The National Institute of Standards and Technology (NIST) and the National Cancer Institute (NCI) of the National Institutes of Health have begun a program to develop measurement assessment materials needed to evaluate and assess advanced proteomic technologies, such as mass spectrometry, that will play a large role in the discovery and validation of cancer-related proteins found in readily accessible body fluids.
The discovery that the appearance of specific proteins (or changes in the structure or concentration of a protein) in body fluids could be associated with the presence of particular cancers goes back to the 19th century, but actually identifying and validating these proteins has been difficult.
Humans are estimated to have roughly 400,000 different proteins, with the specifics constantly changing with age, health and environment.
In the 159 years since the discovery of the first protein cancer biomarker, only nine proteins have been approved by the Food and Drug Administration as diagnostic markers for cancer.

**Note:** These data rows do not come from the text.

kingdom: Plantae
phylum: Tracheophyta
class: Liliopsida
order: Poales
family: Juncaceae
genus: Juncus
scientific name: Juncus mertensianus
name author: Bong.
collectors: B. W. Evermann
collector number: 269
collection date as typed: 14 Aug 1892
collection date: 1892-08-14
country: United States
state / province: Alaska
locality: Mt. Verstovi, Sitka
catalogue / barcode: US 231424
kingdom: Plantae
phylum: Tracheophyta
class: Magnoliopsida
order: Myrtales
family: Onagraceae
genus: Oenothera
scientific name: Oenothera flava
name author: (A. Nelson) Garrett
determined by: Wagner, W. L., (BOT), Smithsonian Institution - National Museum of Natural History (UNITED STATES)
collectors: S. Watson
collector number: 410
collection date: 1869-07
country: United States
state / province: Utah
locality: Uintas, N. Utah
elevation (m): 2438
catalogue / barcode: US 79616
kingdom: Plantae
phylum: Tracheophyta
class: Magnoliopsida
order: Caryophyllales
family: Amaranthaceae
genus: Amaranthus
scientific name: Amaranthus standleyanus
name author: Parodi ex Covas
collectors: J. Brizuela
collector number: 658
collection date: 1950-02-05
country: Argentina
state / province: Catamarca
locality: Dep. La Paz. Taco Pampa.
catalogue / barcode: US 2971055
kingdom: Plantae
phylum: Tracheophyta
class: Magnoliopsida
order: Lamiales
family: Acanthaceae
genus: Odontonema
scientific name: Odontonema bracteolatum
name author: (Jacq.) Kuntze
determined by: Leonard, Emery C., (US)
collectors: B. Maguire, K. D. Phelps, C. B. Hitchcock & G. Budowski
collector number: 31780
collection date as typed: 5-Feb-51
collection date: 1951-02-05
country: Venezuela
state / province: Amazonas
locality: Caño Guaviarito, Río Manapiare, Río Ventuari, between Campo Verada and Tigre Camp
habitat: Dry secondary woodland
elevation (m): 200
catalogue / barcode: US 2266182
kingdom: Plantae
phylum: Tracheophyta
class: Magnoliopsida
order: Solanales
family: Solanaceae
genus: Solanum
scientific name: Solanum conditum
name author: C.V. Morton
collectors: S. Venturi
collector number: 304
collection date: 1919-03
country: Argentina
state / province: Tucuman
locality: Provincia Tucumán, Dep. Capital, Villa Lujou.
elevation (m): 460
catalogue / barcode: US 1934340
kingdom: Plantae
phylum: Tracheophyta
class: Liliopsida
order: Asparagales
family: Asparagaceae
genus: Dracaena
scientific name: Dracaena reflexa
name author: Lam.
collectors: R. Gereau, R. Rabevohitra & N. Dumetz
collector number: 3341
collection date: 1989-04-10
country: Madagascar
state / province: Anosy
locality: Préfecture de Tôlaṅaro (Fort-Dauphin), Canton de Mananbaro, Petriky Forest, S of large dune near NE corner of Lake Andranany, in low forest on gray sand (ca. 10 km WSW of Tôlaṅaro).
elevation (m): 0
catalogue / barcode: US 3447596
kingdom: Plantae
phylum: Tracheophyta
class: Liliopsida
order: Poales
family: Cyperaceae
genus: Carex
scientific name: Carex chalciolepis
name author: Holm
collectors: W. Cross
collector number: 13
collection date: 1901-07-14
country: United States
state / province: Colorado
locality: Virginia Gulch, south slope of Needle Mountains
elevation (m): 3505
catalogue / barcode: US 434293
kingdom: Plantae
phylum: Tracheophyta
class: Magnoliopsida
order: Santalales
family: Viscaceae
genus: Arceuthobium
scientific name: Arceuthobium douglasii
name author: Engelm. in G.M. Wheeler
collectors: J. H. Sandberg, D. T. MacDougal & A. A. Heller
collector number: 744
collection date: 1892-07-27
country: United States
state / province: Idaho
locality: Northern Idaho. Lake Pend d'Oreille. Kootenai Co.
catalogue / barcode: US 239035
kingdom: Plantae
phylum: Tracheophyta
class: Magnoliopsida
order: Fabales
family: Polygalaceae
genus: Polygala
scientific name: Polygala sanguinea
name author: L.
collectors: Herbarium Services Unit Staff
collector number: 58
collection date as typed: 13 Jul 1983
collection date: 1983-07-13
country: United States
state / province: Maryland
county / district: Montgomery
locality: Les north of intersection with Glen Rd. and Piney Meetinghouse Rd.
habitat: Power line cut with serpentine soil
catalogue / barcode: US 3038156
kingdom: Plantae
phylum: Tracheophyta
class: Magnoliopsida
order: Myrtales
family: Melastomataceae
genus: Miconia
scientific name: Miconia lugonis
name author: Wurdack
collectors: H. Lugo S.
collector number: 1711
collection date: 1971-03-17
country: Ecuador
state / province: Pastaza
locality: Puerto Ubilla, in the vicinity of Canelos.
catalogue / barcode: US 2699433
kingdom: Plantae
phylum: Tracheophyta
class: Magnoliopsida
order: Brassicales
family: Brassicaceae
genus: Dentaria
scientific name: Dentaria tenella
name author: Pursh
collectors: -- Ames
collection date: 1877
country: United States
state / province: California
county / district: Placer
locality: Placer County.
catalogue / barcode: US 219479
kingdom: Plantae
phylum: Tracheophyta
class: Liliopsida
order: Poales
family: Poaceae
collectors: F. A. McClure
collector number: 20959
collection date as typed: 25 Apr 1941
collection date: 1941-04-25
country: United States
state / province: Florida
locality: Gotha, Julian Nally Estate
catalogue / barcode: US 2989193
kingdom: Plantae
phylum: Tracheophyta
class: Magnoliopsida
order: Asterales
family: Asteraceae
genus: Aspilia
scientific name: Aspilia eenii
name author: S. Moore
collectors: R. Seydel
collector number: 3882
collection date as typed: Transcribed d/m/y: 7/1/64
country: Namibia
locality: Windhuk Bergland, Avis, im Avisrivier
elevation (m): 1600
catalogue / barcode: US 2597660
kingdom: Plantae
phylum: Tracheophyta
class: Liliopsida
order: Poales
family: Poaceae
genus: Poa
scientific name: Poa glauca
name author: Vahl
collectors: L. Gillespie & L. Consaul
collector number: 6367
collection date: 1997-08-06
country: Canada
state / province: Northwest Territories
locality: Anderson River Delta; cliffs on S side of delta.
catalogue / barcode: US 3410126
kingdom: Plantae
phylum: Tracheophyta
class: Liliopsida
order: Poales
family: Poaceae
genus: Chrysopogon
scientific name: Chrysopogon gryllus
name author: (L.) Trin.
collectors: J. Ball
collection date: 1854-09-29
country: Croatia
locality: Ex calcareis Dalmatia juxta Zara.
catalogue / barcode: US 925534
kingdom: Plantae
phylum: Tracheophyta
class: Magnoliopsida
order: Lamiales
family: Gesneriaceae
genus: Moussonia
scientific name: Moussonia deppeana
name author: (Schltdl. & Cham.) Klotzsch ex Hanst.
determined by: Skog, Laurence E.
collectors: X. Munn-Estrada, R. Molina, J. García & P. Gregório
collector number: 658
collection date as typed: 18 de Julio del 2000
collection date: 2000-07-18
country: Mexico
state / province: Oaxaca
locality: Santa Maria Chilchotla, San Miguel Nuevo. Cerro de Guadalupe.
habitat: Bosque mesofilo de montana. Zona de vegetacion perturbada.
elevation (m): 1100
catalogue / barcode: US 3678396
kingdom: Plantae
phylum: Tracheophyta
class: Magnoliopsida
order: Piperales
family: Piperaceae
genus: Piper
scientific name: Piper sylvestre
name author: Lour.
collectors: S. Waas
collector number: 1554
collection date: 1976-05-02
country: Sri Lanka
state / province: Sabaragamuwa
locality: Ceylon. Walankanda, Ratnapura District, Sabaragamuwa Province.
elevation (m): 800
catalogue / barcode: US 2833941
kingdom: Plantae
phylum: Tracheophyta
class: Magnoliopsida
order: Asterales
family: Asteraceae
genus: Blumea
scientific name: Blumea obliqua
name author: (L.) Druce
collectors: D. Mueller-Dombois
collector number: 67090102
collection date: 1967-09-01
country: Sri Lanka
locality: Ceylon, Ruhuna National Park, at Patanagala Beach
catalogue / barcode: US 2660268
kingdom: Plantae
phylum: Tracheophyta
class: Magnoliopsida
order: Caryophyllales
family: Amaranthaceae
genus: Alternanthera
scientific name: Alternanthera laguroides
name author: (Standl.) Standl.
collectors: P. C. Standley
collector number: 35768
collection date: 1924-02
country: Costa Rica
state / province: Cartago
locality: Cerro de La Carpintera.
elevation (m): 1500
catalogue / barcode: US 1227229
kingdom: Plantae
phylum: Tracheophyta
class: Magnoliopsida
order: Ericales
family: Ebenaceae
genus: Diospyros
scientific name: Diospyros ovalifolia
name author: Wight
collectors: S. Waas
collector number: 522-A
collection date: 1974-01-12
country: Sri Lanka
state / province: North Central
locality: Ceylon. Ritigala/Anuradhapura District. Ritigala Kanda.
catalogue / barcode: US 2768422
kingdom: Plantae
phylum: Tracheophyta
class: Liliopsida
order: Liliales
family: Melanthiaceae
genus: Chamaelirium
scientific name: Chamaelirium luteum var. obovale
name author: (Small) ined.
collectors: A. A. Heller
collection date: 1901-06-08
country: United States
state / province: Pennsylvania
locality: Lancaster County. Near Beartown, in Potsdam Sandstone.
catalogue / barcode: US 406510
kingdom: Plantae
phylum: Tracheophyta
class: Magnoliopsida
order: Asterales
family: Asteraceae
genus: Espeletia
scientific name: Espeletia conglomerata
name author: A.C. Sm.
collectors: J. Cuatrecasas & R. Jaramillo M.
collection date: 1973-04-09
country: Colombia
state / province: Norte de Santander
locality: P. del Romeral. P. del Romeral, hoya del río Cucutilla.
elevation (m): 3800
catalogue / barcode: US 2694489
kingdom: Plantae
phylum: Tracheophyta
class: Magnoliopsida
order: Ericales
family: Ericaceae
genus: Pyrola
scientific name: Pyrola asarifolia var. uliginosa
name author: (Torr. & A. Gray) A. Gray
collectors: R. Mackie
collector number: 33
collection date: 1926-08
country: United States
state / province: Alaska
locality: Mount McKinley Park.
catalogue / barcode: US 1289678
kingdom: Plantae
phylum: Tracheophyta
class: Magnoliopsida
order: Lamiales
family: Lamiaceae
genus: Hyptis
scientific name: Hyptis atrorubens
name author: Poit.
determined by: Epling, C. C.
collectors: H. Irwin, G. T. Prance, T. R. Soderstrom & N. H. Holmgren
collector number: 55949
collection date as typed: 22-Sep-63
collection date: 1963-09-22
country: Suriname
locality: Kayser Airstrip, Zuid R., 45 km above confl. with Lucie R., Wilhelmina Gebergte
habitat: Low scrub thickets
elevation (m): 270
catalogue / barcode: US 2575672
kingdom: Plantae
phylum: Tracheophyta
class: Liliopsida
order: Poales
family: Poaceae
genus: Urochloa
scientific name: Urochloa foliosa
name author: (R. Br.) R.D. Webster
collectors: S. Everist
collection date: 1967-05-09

The rapidly developing field of proteomics-the large-scale study of proteins and their interactions through methods such as multidimensional separations, mass spectrometry and protein arrays-could significantly advance the search for cancer-related proteins.
NCI has begun a $104 million, 5-year program called the Clinical Proteomic Technology Initiative for Cancer to refine and standardize proteomic technologies, reagents and methods to establish the measurement technology needed to validate protein discoveries and move these technologies into a clinical setting.
Under an agreement finalized on May 5, NIST will develop a measurement assessment material composed of proteins mimicking the complexity and dynamic range of the human plasma proteome.
The mixtures will be used as references by the network of research centers organized by the NCI to evaluate existing proteomic technologies and develop new ones.
NIST also will assist in the overall study design and, as research progresses, develop more advanced proteomic reference materials.
Examples may include well-characterized human plasma and other clinical specimens, standard test data sets and a mass spectra library of peptides from human plasma proteins.